100 years ago on April 6th, the US Congress voted to go to war with Germany and thereby entered World War I. 17 million people died in WWI. Less publicized is the role animals played in the war effort.
Horses were popular on both sides of the front. Several million horses died in WWI. They were so important to the war effort on both sides, they became military targets.
Christopher Kolakowski is the director of the MacArthur Memorial in Norfolk, Virginia. He says that the horses were needed for movement. Taking care of the horses was like maintaining your car today.
Horses and mules were shipped to Europe from Newport News, Virginia, by the hundreds of thousands. It was the largest departure point for horses and mules during the war. Today the area is full of condos, offices and some shipyards.

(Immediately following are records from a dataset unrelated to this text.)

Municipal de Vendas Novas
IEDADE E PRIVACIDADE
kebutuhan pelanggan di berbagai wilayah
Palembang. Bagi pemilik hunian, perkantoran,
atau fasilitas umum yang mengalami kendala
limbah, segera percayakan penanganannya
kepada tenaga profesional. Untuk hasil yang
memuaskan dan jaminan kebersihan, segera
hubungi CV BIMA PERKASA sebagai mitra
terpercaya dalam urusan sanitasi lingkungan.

Kolakowski says that Newport News was ideally located near the harbor and rail lines. Also, the harbor is very large and not as crowded as New York.

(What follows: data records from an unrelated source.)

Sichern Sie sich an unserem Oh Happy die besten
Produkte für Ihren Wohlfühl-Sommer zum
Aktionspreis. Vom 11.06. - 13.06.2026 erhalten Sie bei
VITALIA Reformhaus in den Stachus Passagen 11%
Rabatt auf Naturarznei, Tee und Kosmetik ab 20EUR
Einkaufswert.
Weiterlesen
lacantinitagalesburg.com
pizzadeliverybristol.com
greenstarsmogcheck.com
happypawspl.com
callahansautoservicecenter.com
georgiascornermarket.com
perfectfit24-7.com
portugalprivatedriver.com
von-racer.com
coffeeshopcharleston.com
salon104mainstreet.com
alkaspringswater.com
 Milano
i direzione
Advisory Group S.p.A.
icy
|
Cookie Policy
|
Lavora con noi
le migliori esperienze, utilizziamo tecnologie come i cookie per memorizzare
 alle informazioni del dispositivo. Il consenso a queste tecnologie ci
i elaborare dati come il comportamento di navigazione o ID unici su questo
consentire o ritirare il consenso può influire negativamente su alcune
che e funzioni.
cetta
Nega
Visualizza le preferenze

The US sold animals to the UK and other allies in Europe even before WWI. The US economy was in need of money, so there was no shortage of companies willing to meet the large supply of animals requested by our allies.
During WWI, animals tended to be the best option for transporting people and supplies, according to Lynn Rainville, a research professor of humanities at Sweet Briar College who wrote a book about the role Virginia played in WWI. Four-legged animals were able to maneuver over rough roads better than tanks, cars and trucks.
So valuable were horses and mules to the Allies that the Germans plotted to infect them as they waited at Newport News to be shipped to Europe.
Anton Dilger, an American-born German sympathizer who had studied science and medicine in Germany, developed a plot to infect the mules with anthrax and a disease called glanders.
The two diseases are so dangerous that, had the mules been infected, most or all of them would have been dead before they reached Europe.